The Return Of Jezebel James: "Pilot"

When I interviewed Parker Posey last week, I asked her about the future of The Return Of Jezebel James, the sitcom she shot seven episodes of prior to the writers' strike. She said she wasn't sure, but that she doesn't "get too attached to outcomes." Well, allow me to end the suspense for her: The Return Of Jezebel James will be lucky if all of its seven episodes make it to air, let alone if it gets renewed for a second season. And if Miss Posey does happen to be reading this, I'm going to respectfully ask that she look away from the page for a second while I say something:

The problems with Jezebel James are all Parker Posey's fault.

Well, almost all. There seems to have been a string of bad decisions that led up to the shooting of this sitcom–starting with the decision to make it a sitcom. While Jezebel James creator Amy Sherman-Palladino showed a flair for writing funny lines during her long run as the brains behind Gilmore Girls, that show was more a quirky drama than a straight-up comedy. The rhythms of a traditional three-camera sitcom are very different, and Sherman-Palladino's trademark rapid-fire dialogue has a harder time snaking around the laughs of a studio audience (especially once they've been "sweetened").

That said, there are indications here and there that Jezebel James might've worked as a Gilmore Girls-esque hour-long semi-drama. The concept isn't that bad. Posey plays an unmarried middle-aged children's book editor who's decided she's ready to have a baby, until her doctor informs her that she has Premise Disease–or as the show calls it, Asherman's Syndrome. So Posey calls up her wayward, hateful sister Lauren Ambrose and asks her to serve as a surrogate mother. Ambrose is understandably reluctant, until she finds out that Posey has created a juvenile fiction series based on Ambrose's girlhood imaginary friend, Jezebel James. Tentative bonding ensues.

Yes, all of the above is pretty contrived, but it's also right in the Sherman-Palladino sweet spot. Though it ran out of narrative gas well before the finish line, Gilmore Girls worked countless fresh permutations on the idea that no matter how much we try to define ourselves as individuals, we're still crippled to some degree by the way our families see us. So there's definitely a lot that Sherman-Palladino could do with the idea of two polar opposite sisters moving in together and working as a unit to raise a kid. And especially against the backdrop of the New York publishing world, with his particular stresses and hubbub.

But the sitcom format is a knee-capper, as is Posey's all-over-the-place lead performance.

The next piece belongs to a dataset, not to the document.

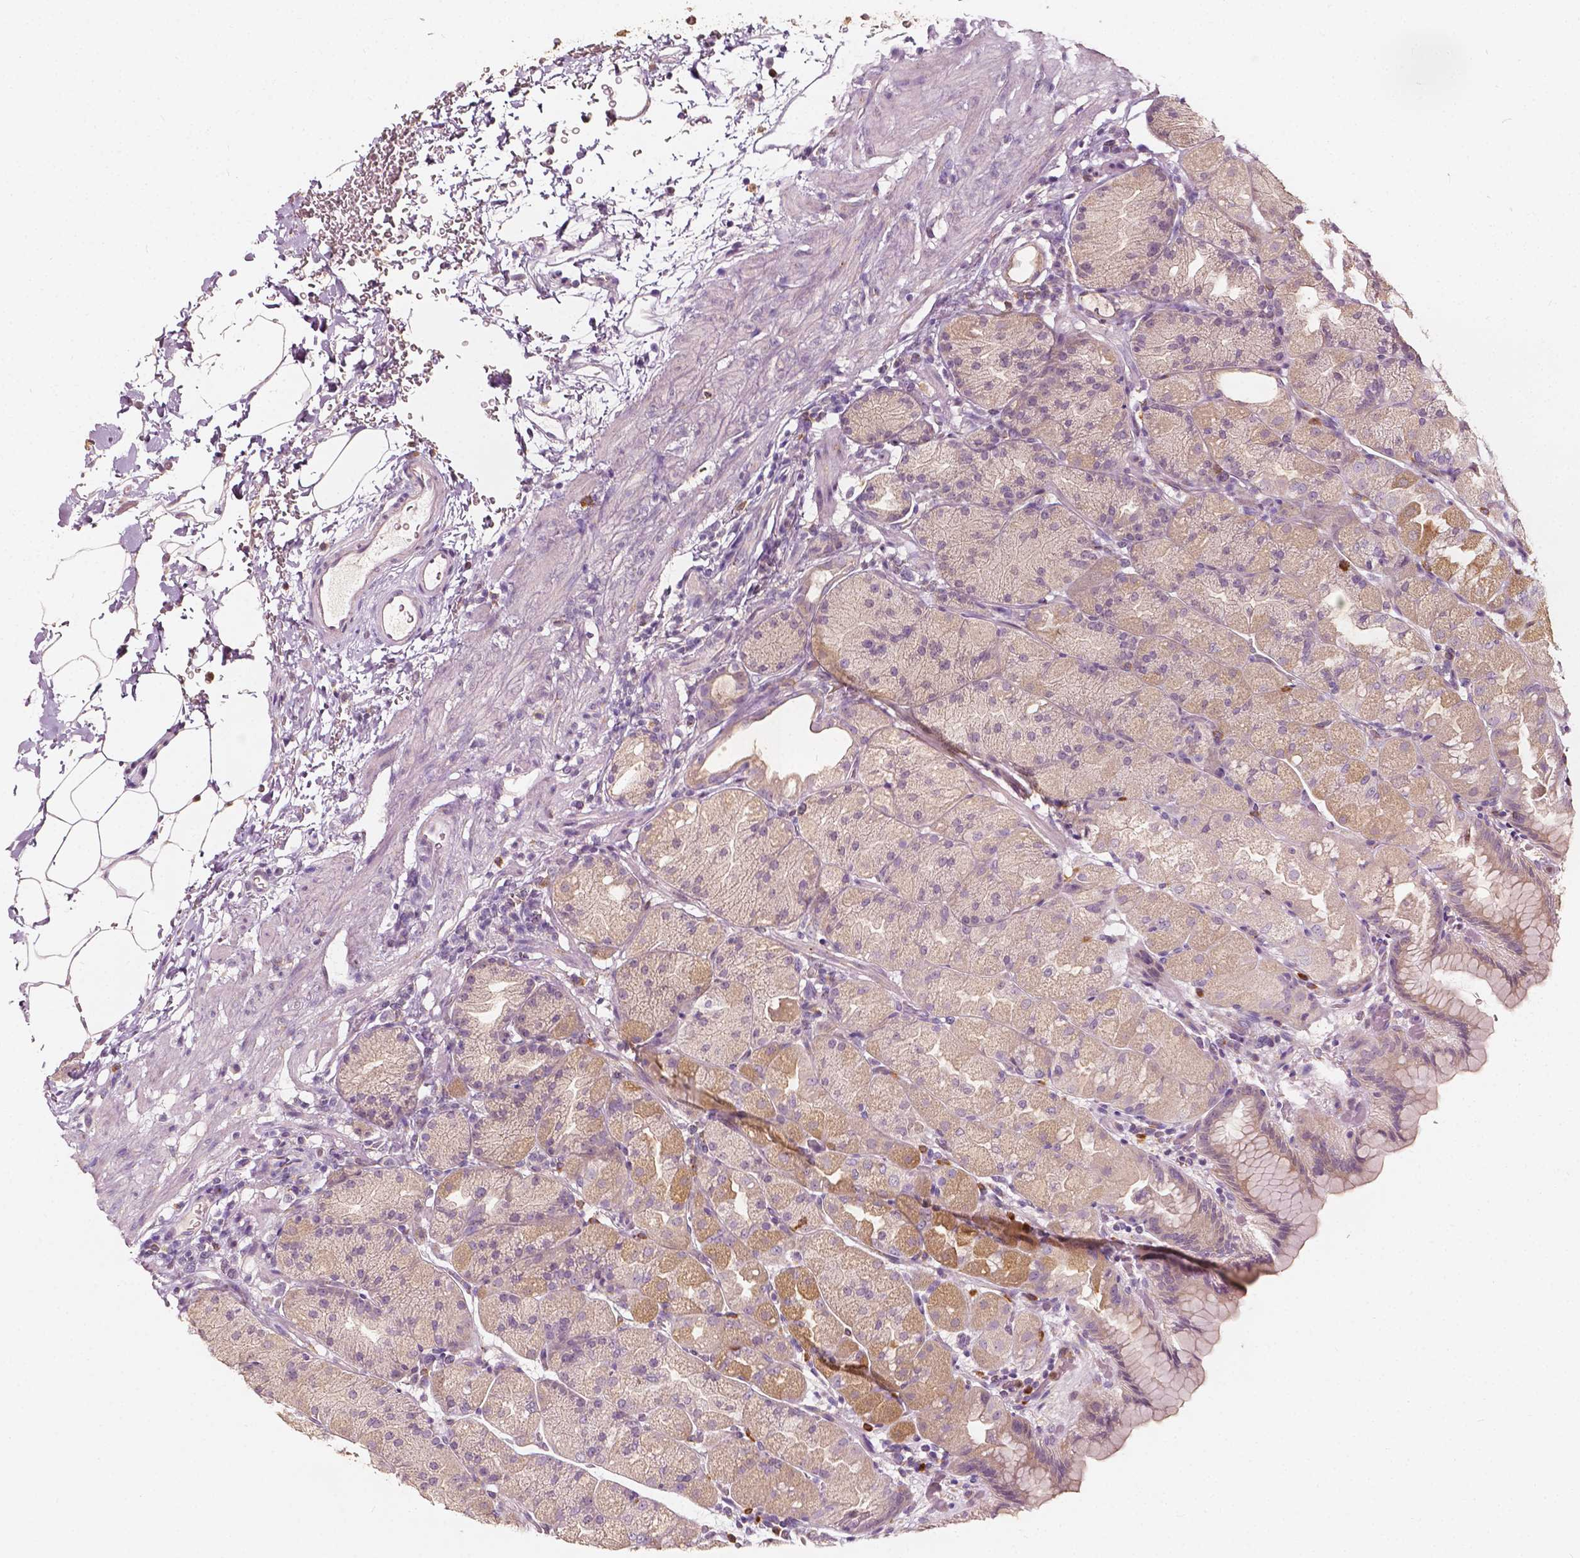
{"staining": {"intensity": "moderate", "quantity": "25%-75%", "location": "cytoplasmic/membranous"}, "tissue": "stomach", "cell_type": "Glandular cells", "image_type": "normal", "snomed": [{"axis": "morphology", "description": "Normal tissue, NOS"}, {"axis": "topography", "description": "Stomach, upper"}, {"axis": "topography", "description": "Stomach"}, {"axis": "topography", "description": "Stomach, lower"}], "caption": "Human stomach stained with a brown dye exhibits moderate cytoplasmic/membranous positive expression in about 25%-75% of glandular cells.", "gene": "NPC1L1", "patient": {"sex": "male", "age": 62}}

One minute she's manic, the next she's loopy…and she never seems to have the kind of confidence and control that someone as reportedly powerful as her character should have. Mostly she seems drunk. And that's odd, because Posey gave one of my favorite performances of last year, in the mediocre indie romantic comedy Broken English. There she played another lonely single gal pining to settle down, but she played it with the kind of dramatic melancholy she's rarely shown in her career. Posey only shows that side of herself once in the pilot of Jezebel James, in the scene where she tells her sister about her Asherman's Syndrome. Otherwise, she's elusive, and hard to like.

Wasted in all this is Ambrose, who does have a handle on her character, and who brings out the best in Posey when they share scenes. For some reason, Fox sent along an episode set to air in April along with the one airing tonight, and the leads' chemistry stays strong even as the master-plot crawls and the jokes keep dying on their way out of Posey's mouth. I know Posey's not attached to outcomes, but that shouldn't keep her from landing a punchline.

Grade: C-

Stray observations:

-There are some funny lines here and there, like Posey's answer to a young fan's query about why she made his favorite character Brambles McGee die: "Again, I'm an editor. I didn't make him die, I made him die quicker, and with a fancier font."

-A lot about Jezebel James' pilot made me miss Gilmore Girls, including Posey's sometime sex partner (played by the guy who played poor Max back in GG's first season), and a scene set in a skuzzy diner. Or maybe the diner just made me think about how good Scott Patterson is on Aliens In America, a wonderful show that appears to be dead and gone.

-Hey, you know who would've been great in the leading role? Lauren Graham.